How to generate and use URL slugs

  1. 1

    Paste your title or list of titles

    Use Single mode for one-at-a-time conversion or Bulk mode for pasting a list of titles, one per line. Bulk mode is ideal for converting a spreadsheet column into slugs.

  2. 2

    Choose separator, stop words, and max length

    Hyphen is the default and recommended separator for web URLs. Enable stop-word removal for shorter slugs, and review the output to ensure it stays readable. Set a max length if your CMS enforces a limit.

  3. 3

    Review the live output and audit messages

    The slug updates in real time. Audit messages confirm how many characters were normalized or removed, and flag any slugs that are empty or unusually long.

  4. 4

    Copy or download the results

    Copy the single slug, or in Bulk mode copy all slugs, copy as CSV with original titles, or download as .txt or .csv. The CSV format pastes directly back into Google Sheets or Excel.

  5. 5

    Paste the slug into your CMS or router

    Use the slug as the URL path in your CMS, Next.js dynamic route, sitemap, or redirect config. Ensure it matches the canonical URL of the page exactly to avoid case-sensitivity issues.
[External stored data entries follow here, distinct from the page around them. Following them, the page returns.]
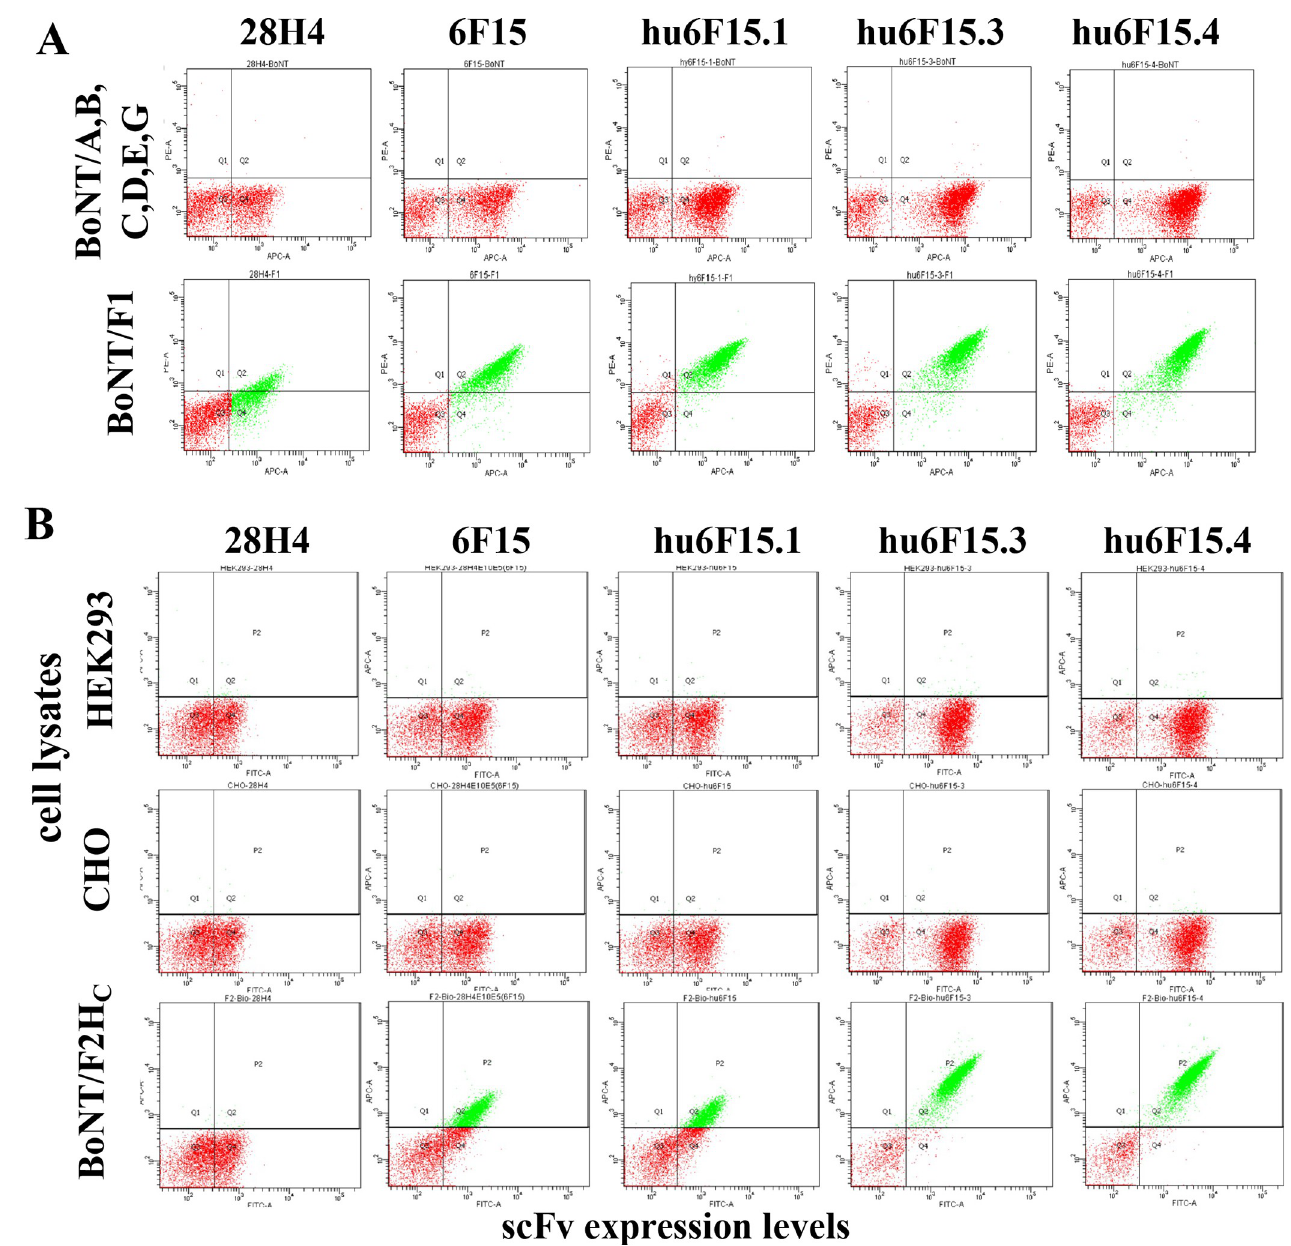
Fig 5. Specificity of mAbs with broadened specificity and improved affinity. A. Yeast displaying the indicated scFv were stained with either an equimolar mixture of BoNT serotypes A, B, C, D, E, and G or with BoNT/F1. Each yeast displayed scFv bound BoNT/F1 but did not bind the mixture of the other six serotypes. B. Yeast displaying the indicated scFv with stained with either biotinylated HEK293 or Chinese Hamster Ovary (CHO) cell lines or with biotinylated BoNT/F2H C as a positive control. Binding was detected using streptavidin-PE. scFv did not bind HEK or CHO cell lines but did bind BoNT/F2 in proportion to their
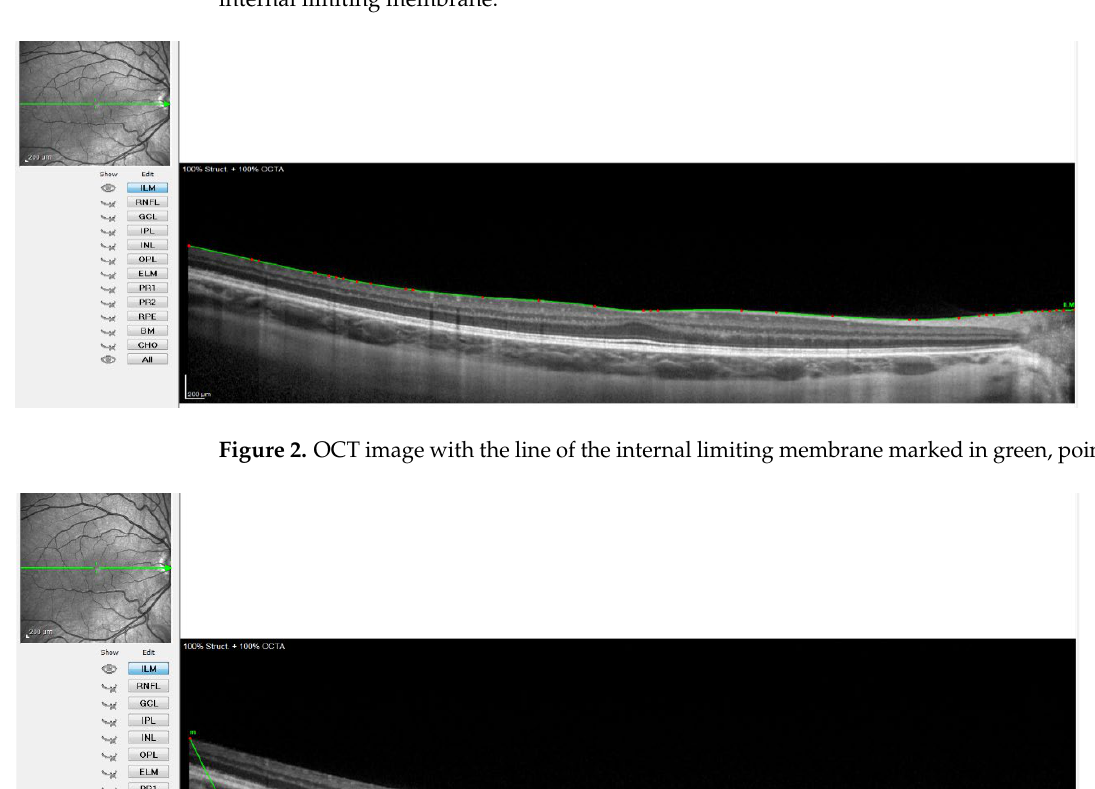
Figure 1. OCT image with lines in red corresponding to the retinal pigment epithelium and the internal limiting membrane.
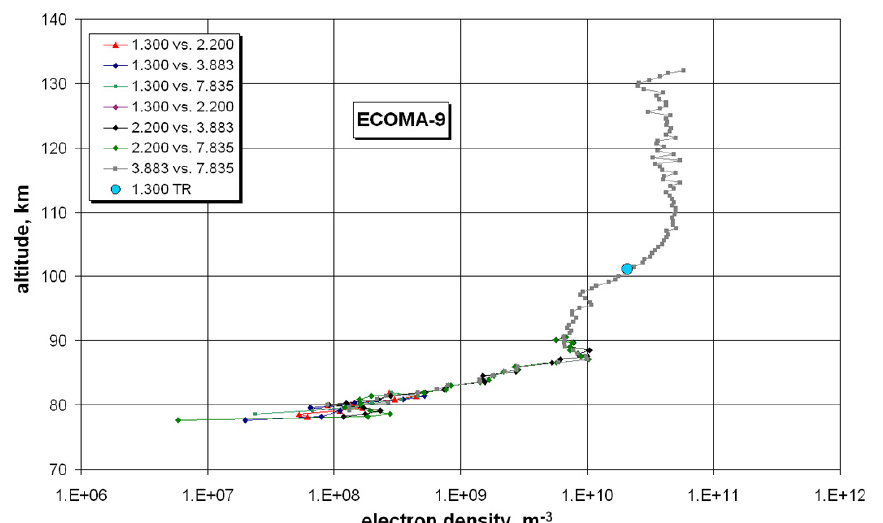
Fig. 8. As Fig. 2, but flight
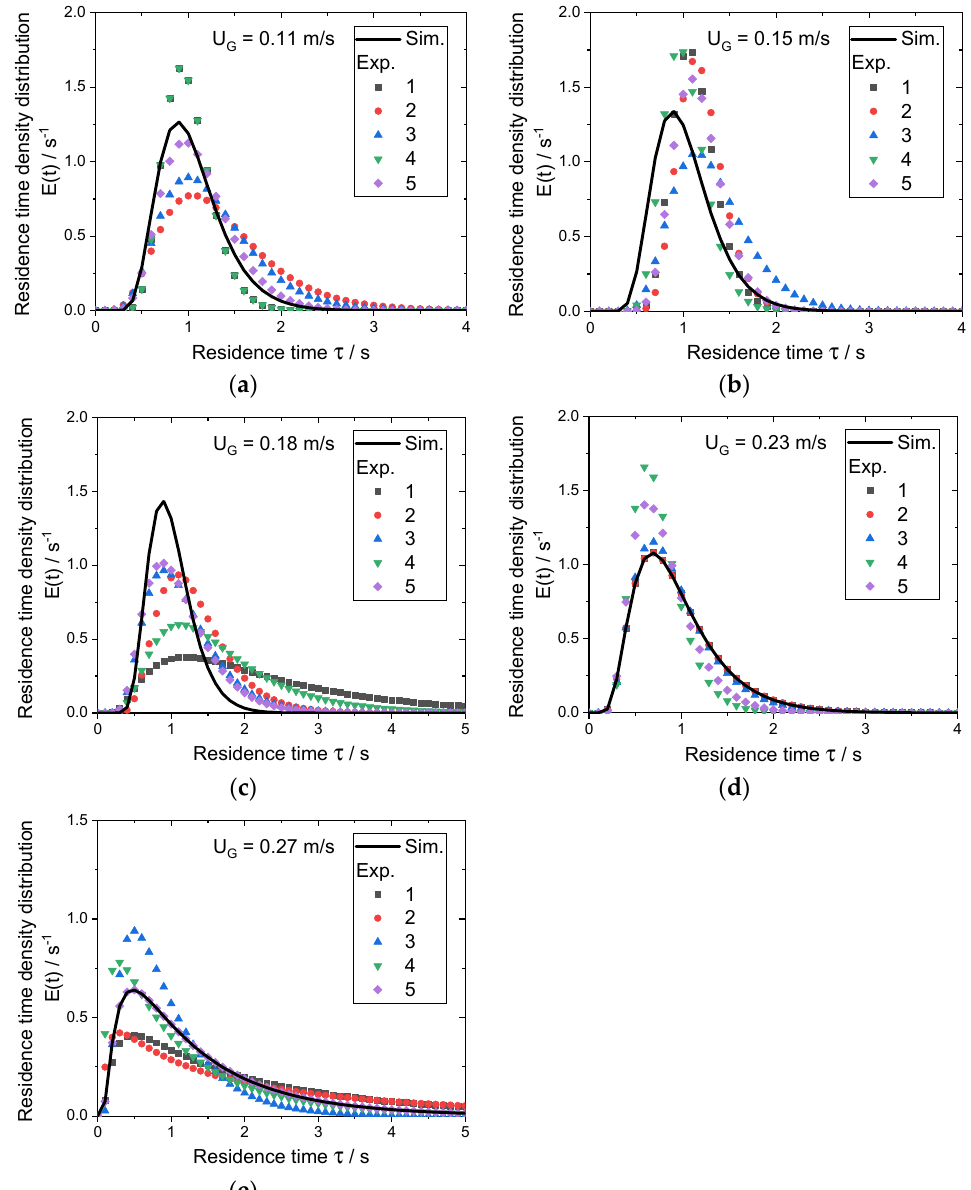
Figure 5. Experimental and numerical particle residence time density distributions under different sheath gas velocities: ( a ) U G = 0.11 m/s; ( b ) U G = 0.15 m/s; ( c ) U G = 0.18 m/s; ( d ) U G = 0.23 m/s; ( e ) U G = 0.27 m/s.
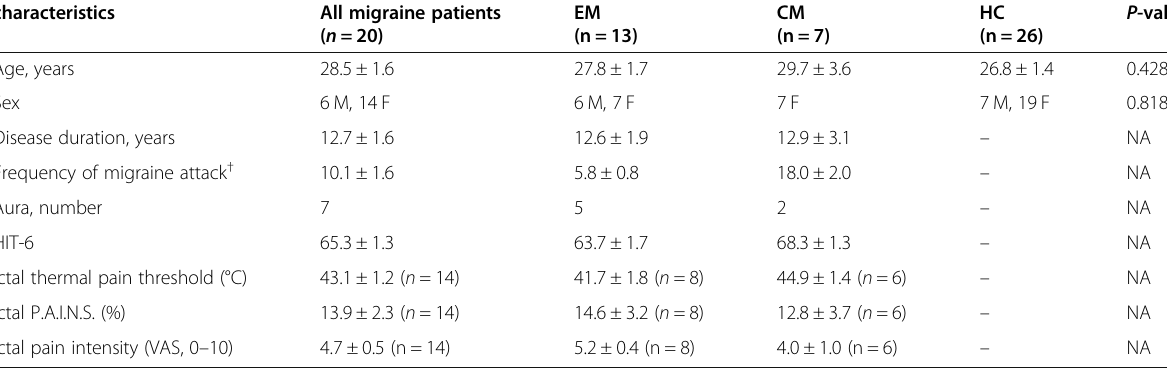
Table 1 Demographic and clinical characteristics of study participants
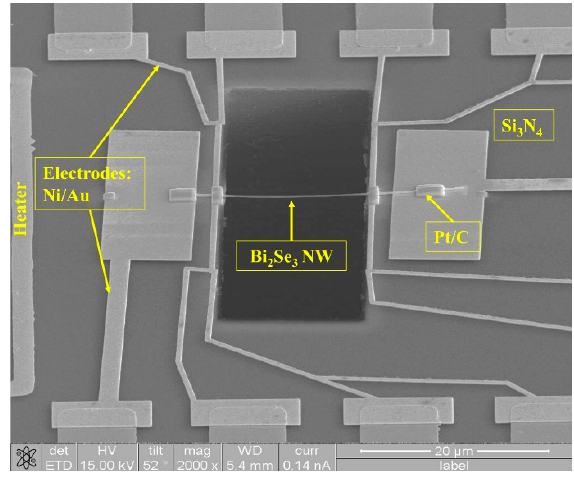
Figure 2. SEM images of a single-crystal Bi 2 Se 3 NW (diameter = 200 nm) placed on a Si 3 N 4 micro- Figure 2. The SEM image of a single-crystal Bi 2 Se 3 NW (diameter = 200 nm) placed on a Si 3 N 4 chip following electrode formation by using a FIB. microchip following electrode formation by using a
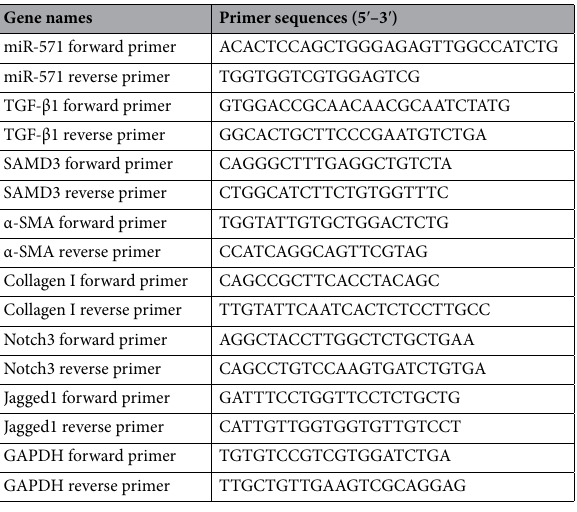
Table 2. RT-PCR primer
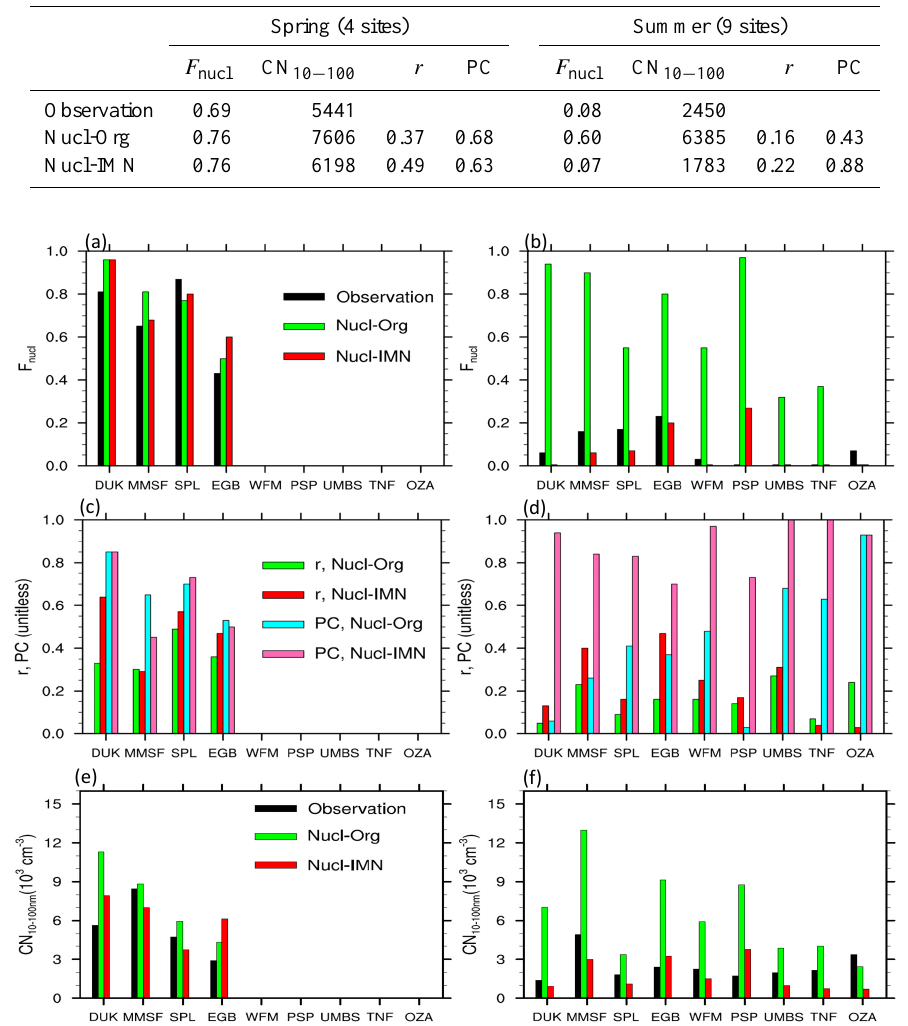
Figure 4. Statistical analysis of simulated NPF events and CN 10 − 100 based on two nucleation schemes (Nucl-Org, Nucl-IMN) and compar- ison with observations at four forest sites for the spring month (a, c, e) and nine sites for the summer month (b, d, f) . F nucl is the fraction (or frequency) of nucleation event days (a, b) . The proportion correct (PC) (c, d) is defined as (# of modeled events that were events + # of modeled non-events that were non-events) / (total # of modeled events + total # of modeled non-events). Monthly mean CN 10 − 100 (e, f) and correlation coefficient ( r ) (c, d) of hourly mean CN 10 − 100 during the month are also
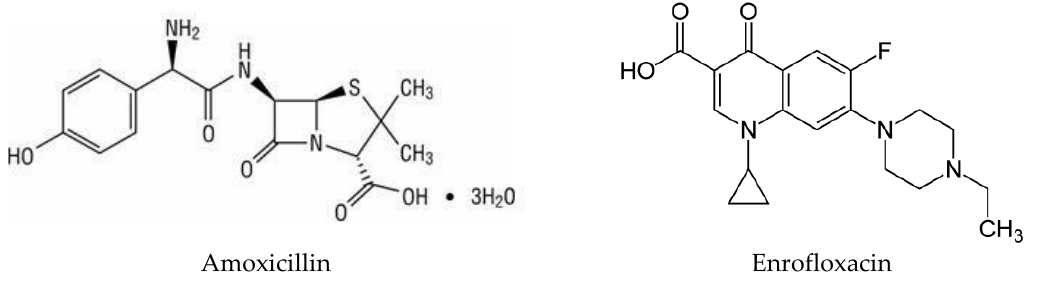
Figure 1. Chemical structure of amoxicillin and enrofloxacin.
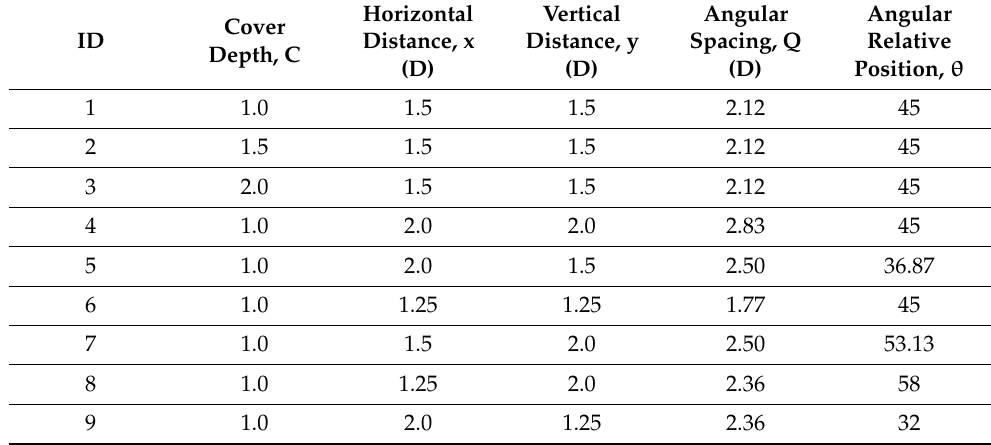
Table 1. Geometries of twin tunnels used in the finite element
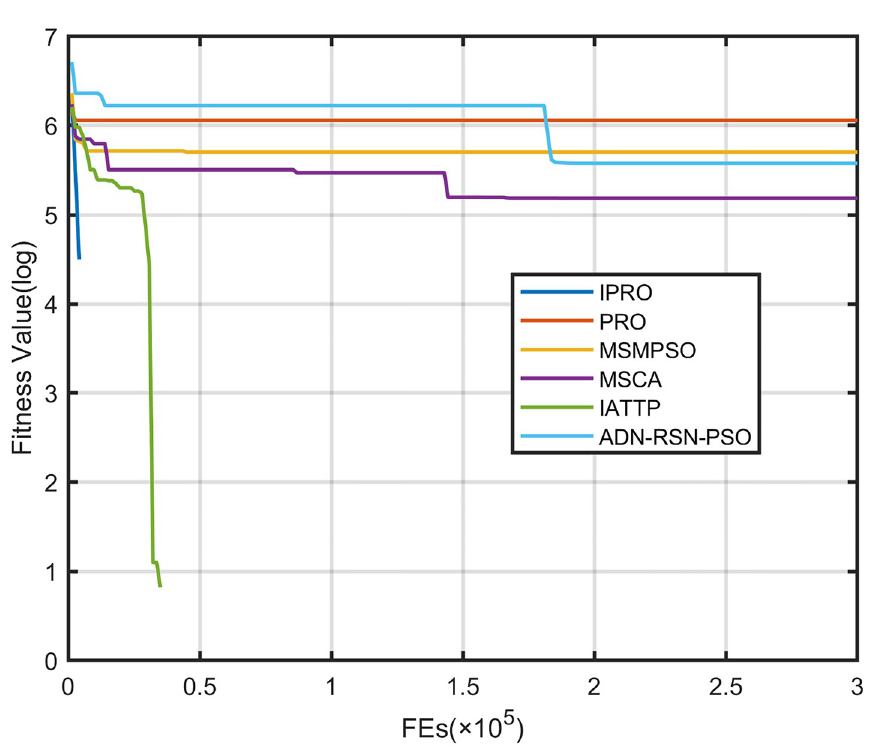
Fig 12. Convergence curves on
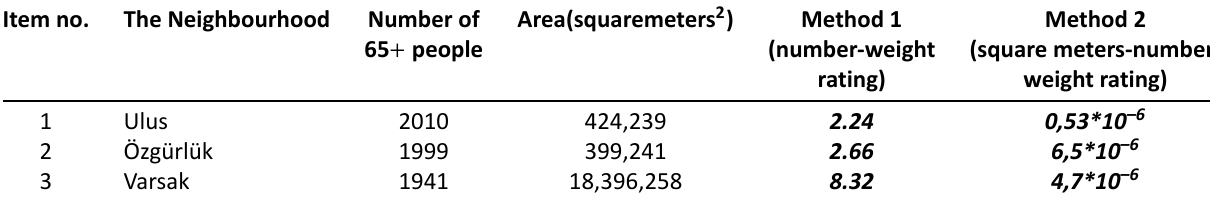
Table 7. Results of AHP analysis based on 65+ ratio and area size. Item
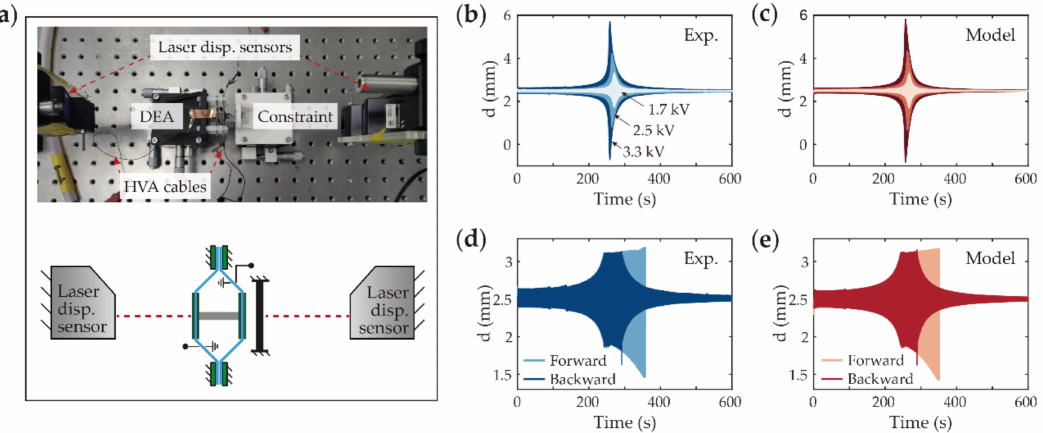
Figure 5. ( a ) Experimental setup of the frequency response characterization. ( b ) Measured forward frequency sweep results of the DEA with G >> resonant amplitude and at voltage amplitudes of 1.7, 2.5, and 3.3 kV. ( c ) Modelling results of the DEA at the same voltage cases. ( d ) Measured frequency sweep results of the resonant-impact DEA system with G = 0.6 mm. ( e ) Modelling results of the resonant-impact DEA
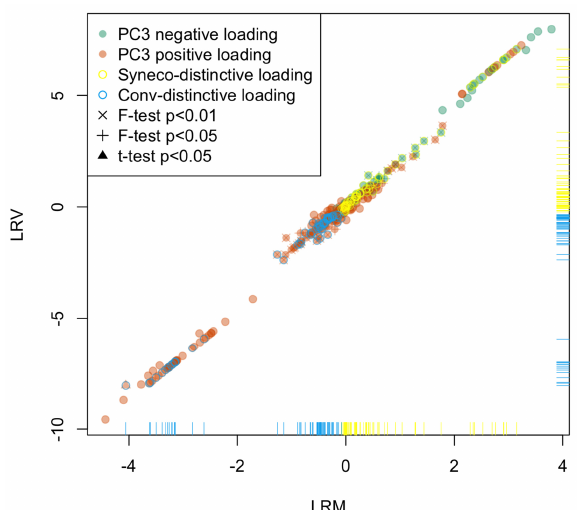
Figure 1. Results of metabolome analysis of coarse green tea samples. The log(Syneco/Conv) values of mean intensity (LRM) and variance (LRV) of 342 peaks obtained by LC-MS are plotted. The horizontal axis represents the LRM, and the vertical axis represents the LRV (see Methods). So if these values are positive, it means that the Syneco sample is larger than the Conv sample in the mean intensity or the variance. The green circles represent PC3 negative loadings in PCA (as shown in Figure 3), and the orange circles represent PC3 positive loadings. As an exception, in the t -test of the intensity of Syneco vs. Conv, a compound with p < 0.05 is represented by a triangle instead of a circle. The yellow and light blue hollow circles represent Syneco-distinctive loadings and Conv-distinctive loadings, respectively, which are the top 130 loadings that can completely separate the two culture conditions with PCA (see Figure 3). The saltires represent the compounds with p < 0.01 in the F-test of Syneco vs. Conv, and the crosses represent the compounds with p < 0.05.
Common issues and how to fix them

Slug comes out empty for emoji-heavy or symbol-only titles

A title containing only emojis, punctuation, and symbols produces an empty slug because all characters are stripped. Add at least one word or alphanumeric component to the title before slugifying. The audit panel will flag this case.

Accented characters appear percent-encoded in the URL bar

This happens when the raw accented string is used as a URL without normalization. This tool's NFD normalization converts characters like é to e, ü to u, and ñ to n before generating the slug, producing clean ASCII-safe output that never percent-encodes.

Duplicate hyphens appear in the output

This usually happens when the original title has multiple consecutive punctuation marks, symbols, or spaces — each of which gets replaced by a separator. The sanitization pipeline collapses consecutive separators into one, so this should not appear in tool output. If you are applying slugify logic manually, add a step to replace /-+/g with '-'.

Stop-word removal makes the slug unreadable or ambiguous

Stop-word removal is a useful shortening technique but can remove words that carry meaning in context. 'Art of War' becomes 'art-war', which is shorter but may look incomplete. Toggle stop-word removal off if the shorter slug loses important context. The toggle is off by default.

The slug is too long for the CMS or URL length limit

Most CMSs and URL routing systems work best with slugs under 75 characters. Use the max-length option to truncate at a word boundary. Alternatively, use stop-word removal and review whether any non-essential words can be removed from the title before slugifying.

Uppercase paths causing duplicate content on case-sensitive servers

Linux servers are case-sensitive, so /Blog/My-Post and /blog/my-post are treated as different URLs. This tool always outputs lowercase slugs. Ensure your CMS and routing configuration enforce lowercase-only URL paths consistently, and add canonical tags to consolidate any case variants that already exist.